Twenty years ago today, the oil tanker Exxon Valdez ran into a reef in southern Alaska's Prince William Sound, after its crew, hoping to dodge breakaway ice from a nearby glacier, steered it out of the tanker lanes. More than 11 million gallons of oil were spilled in the crash, triggering one of the worst ecological disasters in U.S. history.
The disaster was a catalyst for major changes within the oil industry. Congress quickly passed tougher safety laws, and oil companies gradually adopted more advanced technology. Today, these improvements are one of the main pieces of evidence politicians cite for opening new areas of the U.S. coastline to drilling. Nevertheless, as most politicians and industry executives admit, the environmental risks have not been—and cannot be—eliminated completely.
Now the Obama administration is being forced to enter into this debate. First, there's the ongoing discussion about whether to open Alaska's oil-rich Arctic National Wildlife Refuge to drilling. A similar question lingers over potentially oil-rich areas off the nation's coastlines.
Because restrictions on oil drilling on the outer continental shelf were lifted last year—first by President Bush, then by Congress—President Obama arguably has more freedom and leeway than any other president in the past quarter century to shape the country's oil drilling policy. And yet, as developments in the decades since the Valdez spill illustrate, there are difficult realities—economic, environmental, and security related—that still have to be weighed.
On one hand, significant, real-life safety reforms have been adopted since the accident. In 1990, Congress passed the Oil Pollution Act, requiring oil tankers in the region to have double rather than single hulls (making them more resistant to penetration and reducing the volume of potential spills by up to 60 percent). The last single-hull boat is expected to go out of service by 2012, says Stan Jones of the Prince William Sound Regional Citizens' Advisory Council. Meanwhile, a pair of escort tugboats now helps all tankers navigate through treacherous waters, and tankers have been outfitted with GPS technology to enable the Coast Guard to track them.
Anecdotally, these changes appear to have prevented accidents: Since the early 1990s, there have been at least half a dozen incidents in which tankers experienced propulsion troubles or strayed from their lanes in Prince William Sound and needed tugboat assistance to be taken back to safety. In one case, in 1995, a tanker came within half a ship length of grounding. Such cases illustrate both the progress and unavoidable peril of transporting oil in cold water.
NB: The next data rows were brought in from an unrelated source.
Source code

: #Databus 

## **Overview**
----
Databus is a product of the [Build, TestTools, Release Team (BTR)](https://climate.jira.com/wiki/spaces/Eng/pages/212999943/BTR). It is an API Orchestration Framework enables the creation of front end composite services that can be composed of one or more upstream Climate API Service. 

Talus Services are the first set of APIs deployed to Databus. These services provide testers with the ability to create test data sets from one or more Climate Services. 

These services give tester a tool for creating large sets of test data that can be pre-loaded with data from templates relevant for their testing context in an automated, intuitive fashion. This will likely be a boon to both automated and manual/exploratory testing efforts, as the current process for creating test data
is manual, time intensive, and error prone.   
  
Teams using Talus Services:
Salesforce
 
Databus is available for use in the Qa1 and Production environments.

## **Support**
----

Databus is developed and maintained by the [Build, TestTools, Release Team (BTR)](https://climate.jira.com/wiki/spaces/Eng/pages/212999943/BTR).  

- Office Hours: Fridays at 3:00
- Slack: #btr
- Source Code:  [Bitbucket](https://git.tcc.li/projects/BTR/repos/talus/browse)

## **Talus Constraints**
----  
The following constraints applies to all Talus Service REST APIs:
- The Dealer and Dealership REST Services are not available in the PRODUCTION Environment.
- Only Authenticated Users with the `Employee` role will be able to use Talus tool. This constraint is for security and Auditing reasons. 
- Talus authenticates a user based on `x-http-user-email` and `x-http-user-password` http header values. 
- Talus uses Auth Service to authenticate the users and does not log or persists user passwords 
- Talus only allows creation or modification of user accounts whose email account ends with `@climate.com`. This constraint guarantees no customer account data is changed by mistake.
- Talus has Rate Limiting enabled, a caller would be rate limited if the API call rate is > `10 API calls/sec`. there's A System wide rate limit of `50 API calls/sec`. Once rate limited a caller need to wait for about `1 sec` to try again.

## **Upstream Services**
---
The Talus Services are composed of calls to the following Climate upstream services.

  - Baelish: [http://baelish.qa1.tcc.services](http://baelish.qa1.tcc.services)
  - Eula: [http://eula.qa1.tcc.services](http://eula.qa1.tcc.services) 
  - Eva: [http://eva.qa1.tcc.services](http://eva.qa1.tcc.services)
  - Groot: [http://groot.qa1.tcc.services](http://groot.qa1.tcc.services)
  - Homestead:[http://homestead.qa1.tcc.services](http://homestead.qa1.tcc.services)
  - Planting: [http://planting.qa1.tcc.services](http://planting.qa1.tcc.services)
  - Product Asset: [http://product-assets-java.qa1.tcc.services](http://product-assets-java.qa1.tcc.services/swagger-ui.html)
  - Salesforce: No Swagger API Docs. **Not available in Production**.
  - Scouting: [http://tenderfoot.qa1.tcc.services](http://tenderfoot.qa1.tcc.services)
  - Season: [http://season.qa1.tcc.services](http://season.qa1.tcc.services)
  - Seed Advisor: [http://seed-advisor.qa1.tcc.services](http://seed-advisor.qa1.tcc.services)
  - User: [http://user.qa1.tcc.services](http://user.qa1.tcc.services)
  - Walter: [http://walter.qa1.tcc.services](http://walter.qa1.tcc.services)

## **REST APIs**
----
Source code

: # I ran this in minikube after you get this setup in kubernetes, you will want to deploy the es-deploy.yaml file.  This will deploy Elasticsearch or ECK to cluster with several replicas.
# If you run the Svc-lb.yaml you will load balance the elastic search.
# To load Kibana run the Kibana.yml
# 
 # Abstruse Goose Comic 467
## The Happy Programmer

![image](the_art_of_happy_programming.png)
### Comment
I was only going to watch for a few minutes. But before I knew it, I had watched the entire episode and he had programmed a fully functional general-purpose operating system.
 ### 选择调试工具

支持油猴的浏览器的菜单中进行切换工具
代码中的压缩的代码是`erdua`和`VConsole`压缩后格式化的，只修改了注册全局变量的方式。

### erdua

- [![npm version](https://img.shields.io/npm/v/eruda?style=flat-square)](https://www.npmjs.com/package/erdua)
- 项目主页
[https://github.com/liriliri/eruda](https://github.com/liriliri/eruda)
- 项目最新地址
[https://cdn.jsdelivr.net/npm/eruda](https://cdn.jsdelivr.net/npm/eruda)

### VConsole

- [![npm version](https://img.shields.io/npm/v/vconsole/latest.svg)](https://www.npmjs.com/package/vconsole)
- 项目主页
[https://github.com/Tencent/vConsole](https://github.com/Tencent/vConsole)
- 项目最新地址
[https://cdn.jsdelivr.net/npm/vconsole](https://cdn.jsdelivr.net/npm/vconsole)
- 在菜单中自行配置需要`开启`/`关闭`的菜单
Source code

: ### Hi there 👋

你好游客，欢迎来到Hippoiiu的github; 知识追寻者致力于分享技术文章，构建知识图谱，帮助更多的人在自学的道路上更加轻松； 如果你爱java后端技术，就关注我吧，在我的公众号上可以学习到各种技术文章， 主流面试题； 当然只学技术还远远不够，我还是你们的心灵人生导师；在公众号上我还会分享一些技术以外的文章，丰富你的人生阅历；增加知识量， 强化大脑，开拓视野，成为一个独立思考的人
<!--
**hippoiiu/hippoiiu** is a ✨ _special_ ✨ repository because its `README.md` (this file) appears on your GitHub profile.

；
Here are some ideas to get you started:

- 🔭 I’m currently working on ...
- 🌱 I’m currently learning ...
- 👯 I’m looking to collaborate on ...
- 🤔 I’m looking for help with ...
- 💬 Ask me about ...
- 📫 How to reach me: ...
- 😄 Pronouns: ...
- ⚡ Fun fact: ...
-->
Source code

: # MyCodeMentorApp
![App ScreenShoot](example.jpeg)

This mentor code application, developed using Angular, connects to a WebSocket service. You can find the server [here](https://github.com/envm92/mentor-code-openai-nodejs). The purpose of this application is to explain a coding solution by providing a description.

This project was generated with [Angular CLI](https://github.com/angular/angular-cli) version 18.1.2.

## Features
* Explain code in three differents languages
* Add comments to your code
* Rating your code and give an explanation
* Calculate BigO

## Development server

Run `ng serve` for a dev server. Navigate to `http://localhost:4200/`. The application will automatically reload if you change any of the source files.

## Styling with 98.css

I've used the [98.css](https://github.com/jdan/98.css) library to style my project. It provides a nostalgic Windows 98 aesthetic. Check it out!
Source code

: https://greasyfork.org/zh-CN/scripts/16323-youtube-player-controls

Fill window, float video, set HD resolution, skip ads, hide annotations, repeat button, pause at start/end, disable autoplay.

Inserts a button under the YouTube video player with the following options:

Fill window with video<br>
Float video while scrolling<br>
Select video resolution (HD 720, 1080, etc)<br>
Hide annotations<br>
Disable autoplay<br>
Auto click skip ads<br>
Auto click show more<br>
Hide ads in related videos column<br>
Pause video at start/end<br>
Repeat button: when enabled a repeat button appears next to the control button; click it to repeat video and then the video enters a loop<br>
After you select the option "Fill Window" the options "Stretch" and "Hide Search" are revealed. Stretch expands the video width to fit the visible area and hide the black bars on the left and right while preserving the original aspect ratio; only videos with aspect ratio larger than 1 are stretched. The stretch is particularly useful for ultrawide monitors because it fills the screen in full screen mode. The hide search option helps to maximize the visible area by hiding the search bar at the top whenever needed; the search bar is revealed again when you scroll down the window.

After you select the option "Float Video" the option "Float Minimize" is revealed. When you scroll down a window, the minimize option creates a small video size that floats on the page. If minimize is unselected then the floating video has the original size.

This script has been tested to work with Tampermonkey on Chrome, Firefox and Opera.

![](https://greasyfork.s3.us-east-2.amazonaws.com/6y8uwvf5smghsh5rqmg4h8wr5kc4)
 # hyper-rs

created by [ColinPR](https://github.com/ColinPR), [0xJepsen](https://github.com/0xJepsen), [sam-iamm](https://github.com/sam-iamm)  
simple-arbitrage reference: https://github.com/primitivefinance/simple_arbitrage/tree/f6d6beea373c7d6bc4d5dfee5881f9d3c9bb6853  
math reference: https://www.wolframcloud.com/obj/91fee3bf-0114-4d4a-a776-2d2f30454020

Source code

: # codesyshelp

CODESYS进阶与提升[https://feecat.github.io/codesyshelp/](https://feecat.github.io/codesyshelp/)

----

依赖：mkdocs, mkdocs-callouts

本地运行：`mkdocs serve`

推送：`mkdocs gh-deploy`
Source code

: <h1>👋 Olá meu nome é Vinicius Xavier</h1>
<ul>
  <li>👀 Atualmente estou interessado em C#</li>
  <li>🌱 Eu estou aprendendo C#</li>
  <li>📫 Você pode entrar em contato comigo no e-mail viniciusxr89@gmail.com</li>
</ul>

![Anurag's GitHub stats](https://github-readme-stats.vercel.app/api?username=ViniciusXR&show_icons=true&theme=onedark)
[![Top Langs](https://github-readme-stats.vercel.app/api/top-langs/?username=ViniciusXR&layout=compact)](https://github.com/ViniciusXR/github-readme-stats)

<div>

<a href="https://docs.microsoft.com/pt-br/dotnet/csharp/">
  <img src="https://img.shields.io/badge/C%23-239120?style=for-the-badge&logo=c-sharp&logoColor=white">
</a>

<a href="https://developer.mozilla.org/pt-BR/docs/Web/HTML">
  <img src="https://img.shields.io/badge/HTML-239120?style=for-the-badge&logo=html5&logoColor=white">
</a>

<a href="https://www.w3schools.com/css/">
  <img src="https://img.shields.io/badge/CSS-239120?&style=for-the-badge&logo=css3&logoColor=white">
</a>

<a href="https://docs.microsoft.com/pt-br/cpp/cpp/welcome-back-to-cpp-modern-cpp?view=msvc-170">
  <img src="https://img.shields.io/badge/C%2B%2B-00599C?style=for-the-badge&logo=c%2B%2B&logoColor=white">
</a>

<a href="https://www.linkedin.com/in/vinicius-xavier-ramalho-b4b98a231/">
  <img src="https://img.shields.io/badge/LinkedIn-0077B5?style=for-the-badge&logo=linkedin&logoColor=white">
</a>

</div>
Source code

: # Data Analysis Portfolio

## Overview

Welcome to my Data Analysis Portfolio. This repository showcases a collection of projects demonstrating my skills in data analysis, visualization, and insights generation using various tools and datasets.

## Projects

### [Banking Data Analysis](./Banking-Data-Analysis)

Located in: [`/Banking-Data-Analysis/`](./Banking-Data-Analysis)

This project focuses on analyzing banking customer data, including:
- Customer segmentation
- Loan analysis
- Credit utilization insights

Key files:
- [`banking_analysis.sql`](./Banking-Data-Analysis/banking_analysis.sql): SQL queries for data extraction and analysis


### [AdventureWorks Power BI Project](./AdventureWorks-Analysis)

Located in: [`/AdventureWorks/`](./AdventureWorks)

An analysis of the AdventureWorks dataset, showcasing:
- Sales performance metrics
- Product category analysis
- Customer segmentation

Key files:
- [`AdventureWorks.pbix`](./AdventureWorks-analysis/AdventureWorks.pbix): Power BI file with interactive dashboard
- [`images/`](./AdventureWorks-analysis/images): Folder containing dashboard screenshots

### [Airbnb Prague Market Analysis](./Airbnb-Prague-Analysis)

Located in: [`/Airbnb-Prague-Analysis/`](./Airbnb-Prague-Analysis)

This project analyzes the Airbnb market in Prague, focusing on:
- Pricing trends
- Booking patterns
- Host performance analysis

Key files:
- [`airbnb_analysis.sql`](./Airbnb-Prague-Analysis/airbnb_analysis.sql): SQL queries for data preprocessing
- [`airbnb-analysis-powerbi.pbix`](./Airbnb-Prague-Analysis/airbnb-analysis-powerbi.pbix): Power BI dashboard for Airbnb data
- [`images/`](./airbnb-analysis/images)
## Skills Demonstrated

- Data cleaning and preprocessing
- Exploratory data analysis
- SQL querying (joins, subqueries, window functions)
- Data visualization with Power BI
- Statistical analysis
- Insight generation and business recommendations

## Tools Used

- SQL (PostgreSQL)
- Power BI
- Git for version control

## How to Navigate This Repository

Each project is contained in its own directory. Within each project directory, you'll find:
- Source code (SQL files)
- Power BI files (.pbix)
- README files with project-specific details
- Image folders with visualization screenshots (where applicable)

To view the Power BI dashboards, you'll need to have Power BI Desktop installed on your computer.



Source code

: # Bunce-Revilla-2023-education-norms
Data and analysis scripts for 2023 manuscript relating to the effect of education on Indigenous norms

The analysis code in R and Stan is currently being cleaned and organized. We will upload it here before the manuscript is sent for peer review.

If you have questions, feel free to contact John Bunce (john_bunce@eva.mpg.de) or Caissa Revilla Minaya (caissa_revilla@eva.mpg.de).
A similar question of risk comes up with oil exploration itself. As far back as 2000, an Energy Department report found that "new technology is delivering...more efficient recovery of oil and gas resources, smaller footprints, and cleaner, safer operations." Much of the improvement involves new rigs and drilling techniques, in particular horizontal or directional drilling that allows companies to extract more oil with fewer wells.
But such technologies have their limits. In 2006, a report for members of Congress who were looking at drilling along the coastal plain of the Arctic National Wildlife Refuge noted that, despite technological advances, "it is unlikely that full development of the Coastal Plain could be accomplished from a single compact site." Rather, it said, "development could require a dispersed network of drill pads, roads, pipelines, gravel mines, and other structures," with impacts potentially lasting decades.
And then there is the matter of actual spills. Behind the chants of "drill, baby, drill," this became something of an issue in last year's presidential campaign, when Sen. John McCain, calling for more drilling, argued that Hurricanes Rita and Katrina caused "no significant spillage." The truth, it turns out, is not so clear cut. According to the Interior Department, the two hurricanes together caused 165 spills, although there were no shoreline or wildlife effects.